The Atlantic points out that gentrification reflects “a moral imperative to reject the suburbs: to disavow environmentally-destructive sprawl and alleged ethnic homogeneity and cultural sterility.” Which is a good moral imperative, if you ask me, but that doesn’t let gentrifiers off the hook. The fact is, gentrification happens whether middle- and upper-class whites migrate to less affluent parts of the city or not. Due to economic segregation, low-income residents are often trapped in less desirable neighborhoods where the schools and hospitals are not as nice, where crime rates are higher, and where the city generally doesn’t care about how clean the sidewalks and parks are. Behind all of this is a dysfunctional housing system “that's set up to allow market forces to push up prices without regard for people who might be excluded, and to prevent market forces from building more homes and mitigating that exclusion.”

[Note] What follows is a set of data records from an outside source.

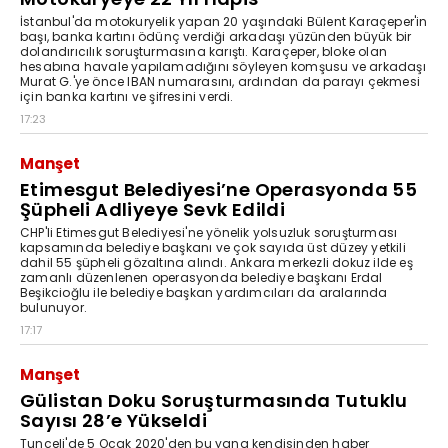
İstanbul'da motokuryelik yapan 20 yaşındaki Bülent Karaçeper'in
başı, banka kartını ödünç verdiği arkadaşı yüzünden büyük bir
dolandırıcılık soruşturmasına karıştı. Karaçeper, bloke olan
hesabına havale yapılamadığını söyleyen komşusu ve arkadaşı
Murat G.'ye önce IBAN numarasını, ardından da parayı çekmesi
için banka kartını ve şifresini verdi.
17:23
Manşet
Etimesgut Belediyesi’ne Operasyonda 55
Şüpheli Adliyeye Sevk Edildi
CHP'li Etimesgut Belediyesi'ne yönelik yolsuzluk soruşturması
kapsamında belediye başkanı ve çok sayıda üst düzey yetkili
dahil 55 şüpheli gözaltına alındı. Ankara merkezli dokuz ilde eş
zamanlı düzenlenen operasyonda belediye başkanı Erdal
Beşikcioğlu ile belediye başkan yardımcıları da aralarında
bulunuyor.
17:17
Manşet
Gülistan Doku Soruşturmasında Tutuklu
Sayısı 28’e Yükseldi
Tunceli'de 5 Ocak 2020'den bu yana kendisinden haber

In asking the question about what can be done, it’s crucial to remember that we are all in this together. Everyday Feminism has some great jumping-off points toward effecting positive change. Familiarizing yourself with ballot measures that are detrimental to low-income populations and voting against them is one simple way to help. If you’re an upper- or middle-class resident of a community in transition, get to know the people in that community. Acknowledge your privilege rather than abuse it. Listen to and respect your neighbors rather than assuming you know what’s best for them. Get involved in neighborhood organizations and fight to keep the best interests of all residents in mind. Educate yourself on tenant rights and advocate for those in your neighborhood who might unfairly be facing eviction. Now we’re talking about serious involvement. If it scares you, maybe that’s a sign of something.

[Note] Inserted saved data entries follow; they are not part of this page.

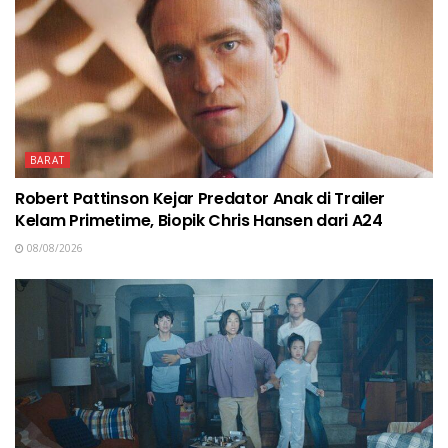
BARAT
Robert Pattinson Kejar Predator Anak di Trailer
Kelam Primetime, Biopik Chris Hansen dari A24
08/08/2026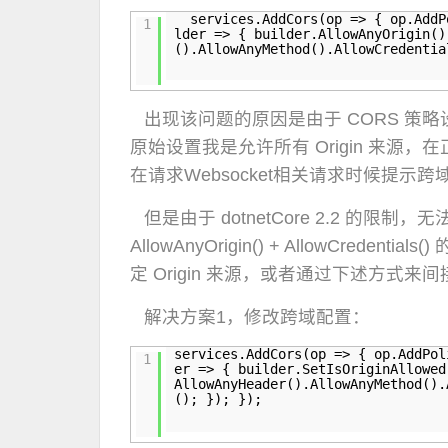
services.AddCors(op => { op.AddP
1
lder => { builder.AllowAnyOrigin()
().AllowAnyMethod().AllowCredentia
出现该问题的原因是由于 CORS 策
原始设置我是允许所有 Origin 来源
在请求Websocket相关请求时候提示跨
但是由于 dotnetCore 2.2 的限制，
AllowAnyOrigin() + AllowCredenti
定 Origin 来源，或者通过下述方式来
解决方案1，修改跨域配置：
services.AddCors(op => { op.AddPol
1
er => { builder.SetIsOriginAllowe
AllowAnyHeader().AllowAnyMethod().
(); }); });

As you ponder all of this, I encourage you to visit Grand Central Market. Explore it. Enjoy it. Talk to the people who work there. Spend some money at a stall that may be struggling to maintain the business it has operated for decades. Ask your friends to do the same. The market is a portal into Los Angeles history, and we should all be fighting to preserve it.
While in the neighborhood, visit Angel's Flight, the Bradbury Building, and the Broad Museum.